[Nine-parameter box outputs]
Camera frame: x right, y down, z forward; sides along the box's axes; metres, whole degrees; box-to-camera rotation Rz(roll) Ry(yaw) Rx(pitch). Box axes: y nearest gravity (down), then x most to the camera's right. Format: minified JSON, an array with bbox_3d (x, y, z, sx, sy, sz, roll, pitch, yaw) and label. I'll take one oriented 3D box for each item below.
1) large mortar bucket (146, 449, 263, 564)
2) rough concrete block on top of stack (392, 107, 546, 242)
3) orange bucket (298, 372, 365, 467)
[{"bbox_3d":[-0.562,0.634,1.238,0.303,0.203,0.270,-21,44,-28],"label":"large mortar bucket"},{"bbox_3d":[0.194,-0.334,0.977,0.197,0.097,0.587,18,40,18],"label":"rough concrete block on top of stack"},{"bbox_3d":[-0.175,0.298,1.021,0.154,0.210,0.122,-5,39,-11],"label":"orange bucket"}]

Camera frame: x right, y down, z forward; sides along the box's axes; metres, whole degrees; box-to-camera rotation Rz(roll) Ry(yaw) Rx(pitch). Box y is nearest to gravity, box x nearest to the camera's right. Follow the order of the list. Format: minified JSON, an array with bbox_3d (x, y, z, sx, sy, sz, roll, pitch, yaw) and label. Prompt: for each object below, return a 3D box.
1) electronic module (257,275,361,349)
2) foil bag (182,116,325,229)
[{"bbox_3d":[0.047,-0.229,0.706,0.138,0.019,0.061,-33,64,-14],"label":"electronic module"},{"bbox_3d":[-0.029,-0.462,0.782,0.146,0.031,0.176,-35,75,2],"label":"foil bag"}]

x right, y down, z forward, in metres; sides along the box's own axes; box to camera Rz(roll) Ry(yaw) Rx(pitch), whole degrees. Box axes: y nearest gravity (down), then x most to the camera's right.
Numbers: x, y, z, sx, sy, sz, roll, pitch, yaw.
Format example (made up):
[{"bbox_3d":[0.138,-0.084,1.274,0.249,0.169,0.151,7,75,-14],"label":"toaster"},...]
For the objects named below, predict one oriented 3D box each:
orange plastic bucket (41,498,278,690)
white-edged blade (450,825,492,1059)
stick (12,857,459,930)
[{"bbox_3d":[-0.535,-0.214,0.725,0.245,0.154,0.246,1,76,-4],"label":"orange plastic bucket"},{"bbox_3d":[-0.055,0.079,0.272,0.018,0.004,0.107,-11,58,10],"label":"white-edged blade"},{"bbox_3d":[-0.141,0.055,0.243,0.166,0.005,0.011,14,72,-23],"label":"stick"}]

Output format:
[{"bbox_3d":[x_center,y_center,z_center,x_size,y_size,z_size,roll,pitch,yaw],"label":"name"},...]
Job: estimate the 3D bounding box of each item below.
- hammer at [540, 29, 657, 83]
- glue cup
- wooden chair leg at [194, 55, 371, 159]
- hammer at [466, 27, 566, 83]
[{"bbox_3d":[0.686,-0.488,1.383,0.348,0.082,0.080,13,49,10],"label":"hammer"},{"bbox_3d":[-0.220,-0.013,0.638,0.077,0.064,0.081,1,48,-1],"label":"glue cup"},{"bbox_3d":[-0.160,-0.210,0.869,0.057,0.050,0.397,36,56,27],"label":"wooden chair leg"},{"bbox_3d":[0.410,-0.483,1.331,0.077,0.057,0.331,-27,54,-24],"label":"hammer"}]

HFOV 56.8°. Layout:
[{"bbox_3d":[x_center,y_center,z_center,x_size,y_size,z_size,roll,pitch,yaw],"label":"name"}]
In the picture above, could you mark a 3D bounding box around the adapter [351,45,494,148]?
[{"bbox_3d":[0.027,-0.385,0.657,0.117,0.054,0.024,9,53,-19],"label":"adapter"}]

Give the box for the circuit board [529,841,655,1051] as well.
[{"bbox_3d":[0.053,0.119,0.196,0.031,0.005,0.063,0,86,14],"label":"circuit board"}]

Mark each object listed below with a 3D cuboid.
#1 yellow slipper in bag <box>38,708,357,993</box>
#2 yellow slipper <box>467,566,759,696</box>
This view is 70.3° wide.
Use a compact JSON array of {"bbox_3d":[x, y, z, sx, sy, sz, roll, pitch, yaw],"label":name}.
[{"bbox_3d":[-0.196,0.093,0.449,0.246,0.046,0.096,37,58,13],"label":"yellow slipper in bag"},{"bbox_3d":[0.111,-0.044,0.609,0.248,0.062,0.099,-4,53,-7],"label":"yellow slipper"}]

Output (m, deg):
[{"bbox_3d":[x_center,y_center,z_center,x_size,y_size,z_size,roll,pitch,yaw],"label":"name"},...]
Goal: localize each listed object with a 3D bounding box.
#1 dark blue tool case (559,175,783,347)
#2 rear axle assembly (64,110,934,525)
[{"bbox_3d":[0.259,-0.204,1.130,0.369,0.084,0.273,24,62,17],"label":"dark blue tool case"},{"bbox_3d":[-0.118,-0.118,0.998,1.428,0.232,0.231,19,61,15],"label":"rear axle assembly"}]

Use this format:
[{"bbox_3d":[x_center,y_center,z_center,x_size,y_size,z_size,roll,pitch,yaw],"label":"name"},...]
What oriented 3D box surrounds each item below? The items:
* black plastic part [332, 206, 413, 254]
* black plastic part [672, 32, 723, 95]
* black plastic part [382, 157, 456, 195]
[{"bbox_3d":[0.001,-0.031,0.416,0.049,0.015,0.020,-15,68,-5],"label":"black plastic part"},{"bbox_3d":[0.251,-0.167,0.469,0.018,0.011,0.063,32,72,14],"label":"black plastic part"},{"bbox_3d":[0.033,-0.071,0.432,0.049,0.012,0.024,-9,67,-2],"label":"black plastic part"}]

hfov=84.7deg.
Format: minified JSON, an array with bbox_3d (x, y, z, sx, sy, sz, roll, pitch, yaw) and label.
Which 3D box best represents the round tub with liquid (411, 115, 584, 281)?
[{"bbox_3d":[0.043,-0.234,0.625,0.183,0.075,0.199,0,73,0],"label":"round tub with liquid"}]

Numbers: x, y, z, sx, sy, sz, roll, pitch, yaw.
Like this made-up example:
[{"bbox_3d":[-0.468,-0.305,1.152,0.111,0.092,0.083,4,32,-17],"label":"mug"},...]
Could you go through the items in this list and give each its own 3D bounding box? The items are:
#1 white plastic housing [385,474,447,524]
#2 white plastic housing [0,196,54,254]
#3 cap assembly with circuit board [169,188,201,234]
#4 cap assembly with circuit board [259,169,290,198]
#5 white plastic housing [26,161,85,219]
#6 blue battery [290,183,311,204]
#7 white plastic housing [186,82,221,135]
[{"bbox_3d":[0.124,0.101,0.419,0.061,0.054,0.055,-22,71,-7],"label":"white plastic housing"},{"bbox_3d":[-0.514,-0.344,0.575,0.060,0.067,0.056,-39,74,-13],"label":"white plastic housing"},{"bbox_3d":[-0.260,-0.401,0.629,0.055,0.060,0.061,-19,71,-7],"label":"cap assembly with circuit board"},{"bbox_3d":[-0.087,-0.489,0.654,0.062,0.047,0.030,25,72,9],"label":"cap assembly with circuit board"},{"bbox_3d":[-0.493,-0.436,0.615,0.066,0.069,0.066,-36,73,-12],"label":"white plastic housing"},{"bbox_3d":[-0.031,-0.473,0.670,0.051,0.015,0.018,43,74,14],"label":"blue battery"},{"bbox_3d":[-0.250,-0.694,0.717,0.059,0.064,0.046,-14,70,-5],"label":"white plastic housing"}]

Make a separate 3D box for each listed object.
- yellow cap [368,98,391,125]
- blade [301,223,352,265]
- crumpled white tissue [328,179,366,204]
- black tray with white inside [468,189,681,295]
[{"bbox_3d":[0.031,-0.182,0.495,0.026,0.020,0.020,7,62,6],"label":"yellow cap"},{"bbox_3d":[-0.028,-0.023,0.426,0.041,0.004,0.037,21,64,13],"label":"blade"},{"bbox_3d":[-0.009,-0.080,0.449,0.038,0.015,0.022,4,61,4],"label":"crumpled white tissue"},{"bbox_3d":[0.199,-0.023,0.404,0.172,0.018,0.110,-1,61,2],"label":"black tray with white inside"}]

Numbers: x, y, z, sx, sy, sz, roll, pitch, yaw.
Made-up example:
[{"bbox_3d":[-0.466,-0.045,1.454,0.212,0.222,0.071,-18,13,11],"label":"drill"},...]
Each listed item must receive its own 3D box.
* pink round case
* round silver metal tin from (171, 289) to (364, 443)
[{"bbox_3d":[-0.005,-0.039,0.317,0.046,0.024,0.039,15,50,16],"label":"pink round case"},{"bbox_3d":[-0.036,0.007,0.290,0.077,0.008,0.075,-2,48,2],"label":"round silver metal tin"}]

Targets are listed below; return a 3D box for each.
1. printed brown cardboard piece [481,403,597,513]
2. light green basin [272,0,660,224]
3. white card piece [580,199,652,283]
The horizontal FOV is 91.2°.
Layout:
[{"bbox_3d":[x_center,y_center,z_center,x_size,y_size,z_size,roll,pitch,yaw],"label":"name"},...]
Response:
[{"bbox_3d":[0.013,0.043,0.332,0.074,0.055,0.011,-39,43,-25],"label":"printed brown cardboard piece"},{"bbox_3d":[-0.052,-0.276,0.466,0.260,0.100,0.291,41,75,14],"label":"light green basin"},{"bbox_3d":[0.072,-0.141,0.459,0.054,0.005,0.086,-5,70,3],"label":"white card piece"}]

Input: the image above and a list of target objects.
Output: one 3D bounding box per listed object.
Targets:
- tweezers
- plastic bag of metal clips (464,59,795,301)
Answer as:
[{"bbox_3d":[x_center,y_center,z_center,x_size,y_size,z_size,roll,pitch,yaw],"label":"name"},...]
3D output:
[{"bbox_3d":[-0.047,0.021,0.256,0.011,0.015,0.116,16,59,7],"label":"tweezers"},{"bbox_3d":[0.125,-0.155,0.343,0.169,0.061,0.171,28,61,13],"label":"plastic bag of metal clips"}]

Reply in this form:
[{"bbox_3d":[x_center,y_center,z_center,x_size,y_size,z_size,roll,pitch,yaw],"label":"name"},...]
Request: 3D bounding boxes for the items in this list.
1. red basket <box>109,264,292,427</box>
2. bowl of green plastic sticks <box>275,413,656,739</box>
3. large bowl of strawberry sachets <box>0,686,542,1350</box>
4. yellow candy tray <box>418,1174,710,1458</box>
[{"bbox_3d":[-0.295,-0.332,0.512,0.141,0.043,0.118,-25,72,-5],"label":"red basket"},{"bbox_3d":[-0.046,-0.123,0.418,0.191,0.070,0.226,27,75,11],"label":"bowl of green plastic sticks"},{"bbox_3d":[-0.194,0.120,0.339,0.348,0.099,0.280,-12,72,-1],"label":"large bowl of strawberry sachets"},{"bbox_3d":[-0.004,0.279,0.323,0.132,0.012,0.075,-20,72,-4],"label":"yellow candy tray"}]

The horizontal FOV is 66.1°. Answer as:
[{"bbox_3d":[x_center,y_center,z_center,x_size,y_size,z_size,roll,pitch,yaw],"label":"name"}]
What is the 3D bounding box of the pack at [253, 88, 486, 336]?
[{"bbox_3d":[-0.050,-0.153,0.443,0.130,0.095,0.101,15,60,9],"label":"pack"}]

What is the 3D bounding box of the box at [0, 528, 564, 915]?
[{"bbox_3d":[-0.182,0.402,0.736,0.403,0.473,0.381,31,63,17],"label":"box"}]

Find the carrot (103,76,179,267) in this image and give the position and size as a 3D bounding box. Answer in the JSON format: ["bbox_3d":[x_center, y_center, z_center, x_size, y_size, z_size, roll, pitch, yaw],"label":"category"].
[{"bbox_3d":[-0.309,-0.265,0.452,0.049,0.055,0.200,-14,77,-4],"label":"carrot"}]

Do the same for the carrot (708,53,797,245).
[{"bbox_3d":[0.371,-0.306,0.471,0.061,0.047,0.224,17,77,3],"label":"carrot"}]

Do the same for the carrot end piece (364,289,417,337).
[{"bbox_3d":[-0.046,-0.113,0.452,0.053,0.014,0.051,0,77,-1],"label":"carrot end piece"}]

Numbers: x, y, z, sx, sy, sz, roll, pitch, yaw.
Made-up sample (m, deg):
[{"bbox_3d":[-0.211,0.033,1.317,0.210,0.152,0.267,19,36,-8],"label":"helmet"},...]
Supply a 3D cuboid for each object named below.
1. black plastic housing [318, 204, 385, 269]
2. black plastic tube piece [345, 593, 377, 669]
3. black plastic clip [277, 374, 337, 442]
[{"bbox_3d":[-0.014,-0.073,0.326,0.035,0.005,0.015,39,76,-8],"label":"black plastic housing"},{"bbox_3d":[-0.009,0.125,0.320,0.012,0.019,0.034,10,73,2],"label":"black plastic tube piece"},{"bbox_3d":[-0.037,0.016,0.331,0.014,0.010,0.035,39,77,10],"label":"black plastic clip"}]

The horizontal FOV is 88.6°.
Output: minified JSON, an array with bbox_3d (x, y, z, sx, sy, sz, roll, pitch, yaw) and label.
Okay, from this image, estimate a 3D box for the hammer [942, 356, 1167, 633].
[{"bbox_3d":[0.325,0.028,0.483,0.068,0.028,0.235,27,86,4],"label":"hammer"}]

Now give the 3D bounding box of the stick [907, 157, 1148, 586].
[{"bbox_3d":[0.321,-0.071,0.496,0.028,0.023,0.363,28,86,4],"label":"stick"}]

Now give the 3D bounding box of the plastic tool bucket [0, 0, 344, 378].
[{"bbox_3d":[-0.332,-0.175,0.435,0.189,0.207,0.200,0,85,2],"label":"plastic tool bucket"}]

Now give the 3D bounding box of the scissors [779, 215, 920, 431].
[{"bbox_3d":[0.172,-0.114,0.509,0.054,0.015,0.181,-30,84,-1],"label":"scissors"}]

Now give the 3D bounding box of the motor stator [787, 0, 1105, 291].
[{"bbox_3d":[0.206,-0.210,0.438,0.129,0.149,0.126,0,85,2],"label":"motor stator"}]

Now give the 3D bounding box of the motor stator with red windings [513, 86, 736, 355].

▶ WHAT THE EXERCISE ASKS
Lines containing the word "listed" are to be tallied across the entries above; give only the resulting count.

▶ FINAL ANSWER
6